An example given by the authors is to hold a daily meeting in the home of the person who has a crisis situation; instead of starting immediately with the prescribed and institutionally pre-designed protocols.

4. Teamwork and responsibility

The person who manages the first meeting is the one who has been contacted in the beginning. Based on the needs detected, a work team is formed that can include both outpatient and hospital staff, and which will assume responsibilities throughout the follow-up.

In this case, the authors give as an example the case of psychosis, in which it has been effective to create a team of three members: a psychiatrist specializing in crisis, a psychologist from the local clinic of the person with diagnosis, and a hospital ward nurse.

5. Psychological continuity

In line with the previous point, team members remain active throughout the process, no matter where the person with the diagnosis is located (at home or in the hospital).

This means that the team makes a long-term commitment (in some cases the process may take several years). Different therapeutic models can also be integrated, which is agreed upon through the treatment meetings.

6. Uncertainty tolerance

In traditional psychiatric care it is quite common that the first or only option considered during acute crises is forced confinement, hospitalization or neuroleptic medication. Sometimes, however, these turn out to be hasty decisions that work better to calm the therapist’s anxiety about what he or she is not expecting.

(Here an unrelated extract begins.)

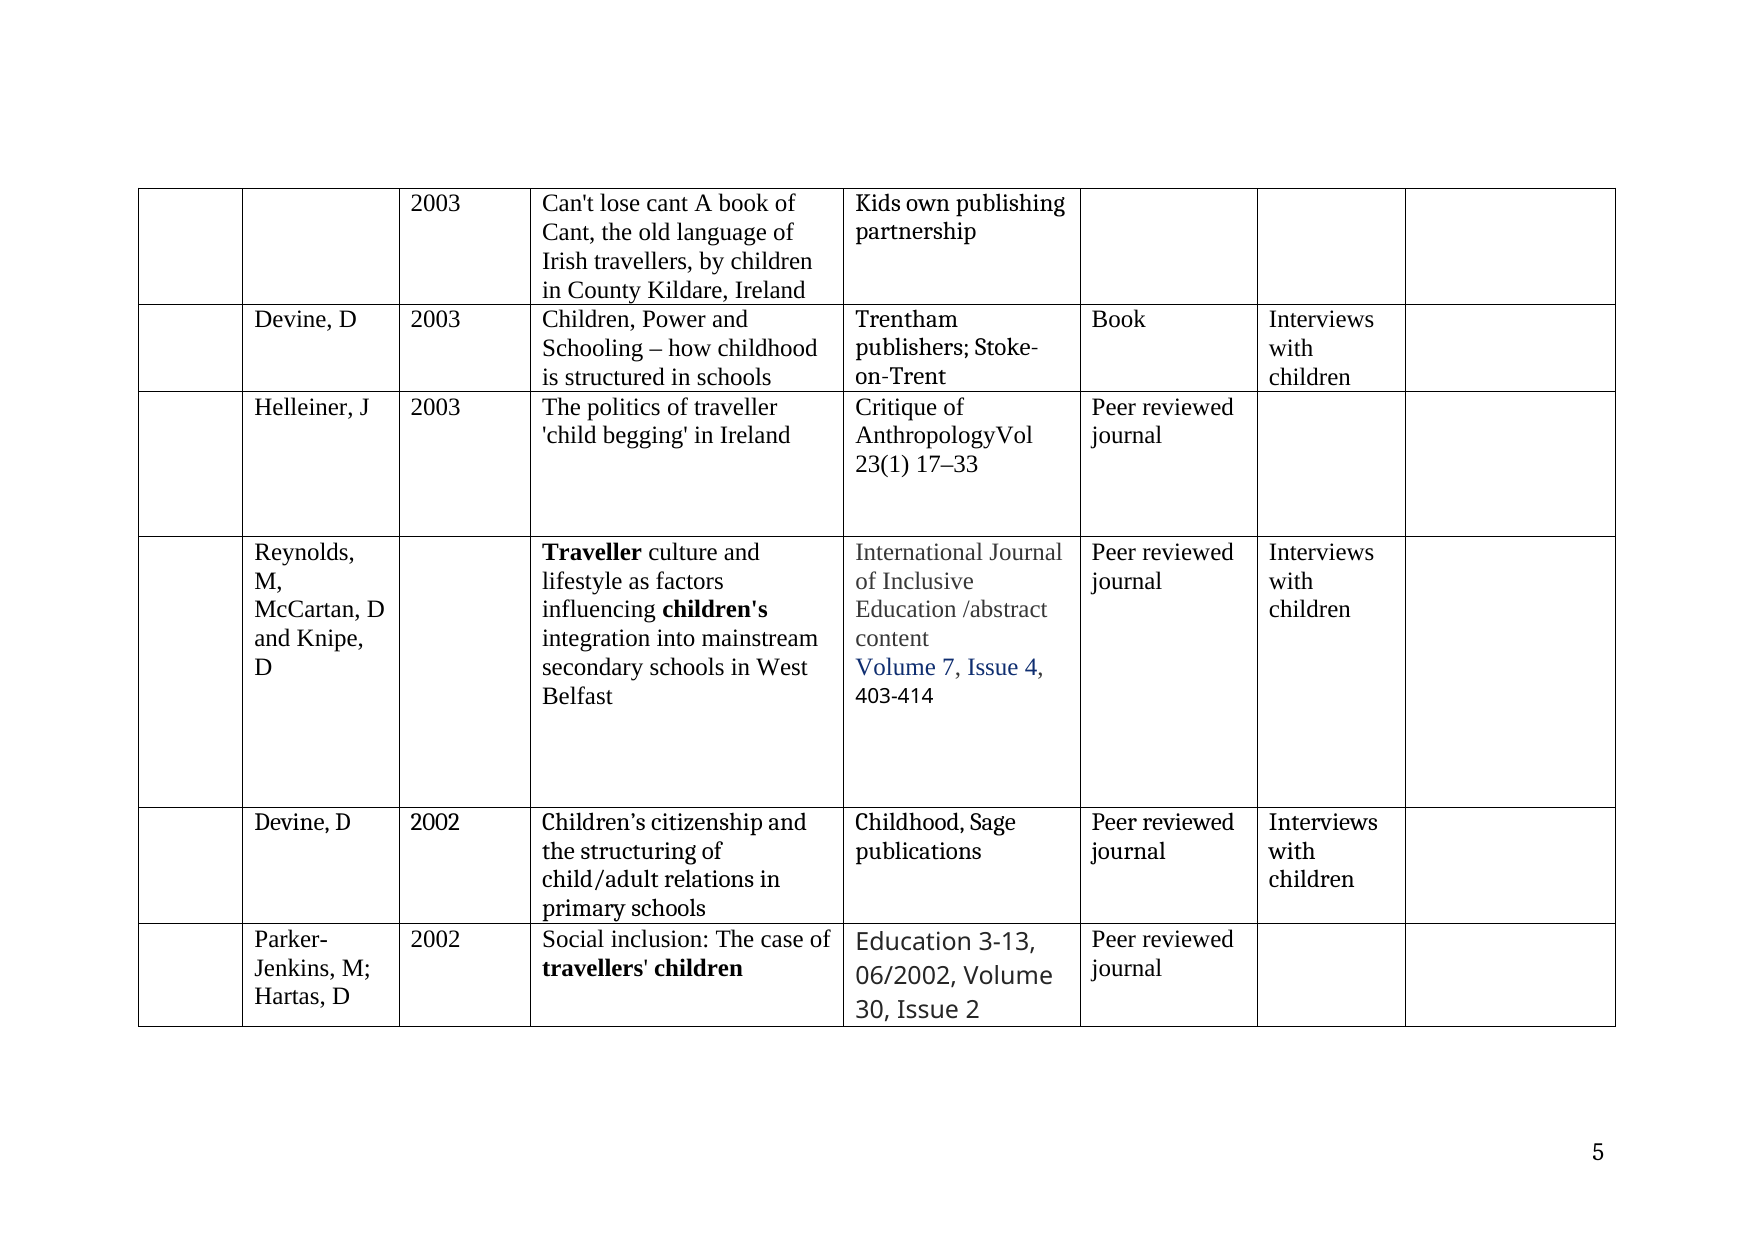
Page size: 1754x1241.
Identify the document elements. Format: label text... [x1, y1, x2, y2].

The Open Dialogue Model works with the therapist and invites him/her to avoid hasty conclusions, both towards the person with the diagnosis and towards the family . To achieve this it is necessary to create a network, a team and a safe working environment, which provides that same security to the therapist.

7. Dialogue

The basis of the Open Dialogue Model is precisely to generate dialogue between all the people who participate in treatment meetings. Dialogue is understood as a practice that creates new meanings and explanations, which in turn creates possibilities for action and cooperation among those involved .

For this to happen, the team must be prepared to create a safe and open environment for discussion and collective understanding of what is happening. Broadly speaking, it is a matter of creating a forum where the person with a diagnosis, his/her family, and the intervention team generate new meanings for the behavior of the person with a diagnosis and his/her symptoms; a matter that favors the autonomy of the person and his/her family.

In other words, a treatment model based on support and social networks is organized , which promotes dialogical equality among the people who participate: the arguments aim to expose the validity of certain knowledge or experiences, and not to reaffirm positions of power or authoritarian positions.

Bibliographic references:

  • Haarakangas, K., Seikkula, J., Alakare, B., Aaltonen, J. (2016). Open Dialogue: An Approach to the Psychotherapeutic Treatment of Psychosis in Northern Finland. Retrieved May 4, 2018. Available in Open Dialogue: An Approach to the Psychotherapeutic Treatment of Psychosis in Northern Finland.
  • Seikkula, J. (2012). Becoming Dialogical: Psychotherapy or a Way of Life? Australian and New Zealand Journal of Family Therapy, 32(3): 179-193.
  • Seikkula, J. (2004). The Open Dialogue Approach to Acute Psychosis: Its Poetics and Micropolitics. Process Family, 42(3): 403-418.
  • Alanen, Y. (1997). Schizophrenia. Its Origins and Need-Adapted Treatment. London: Karnac.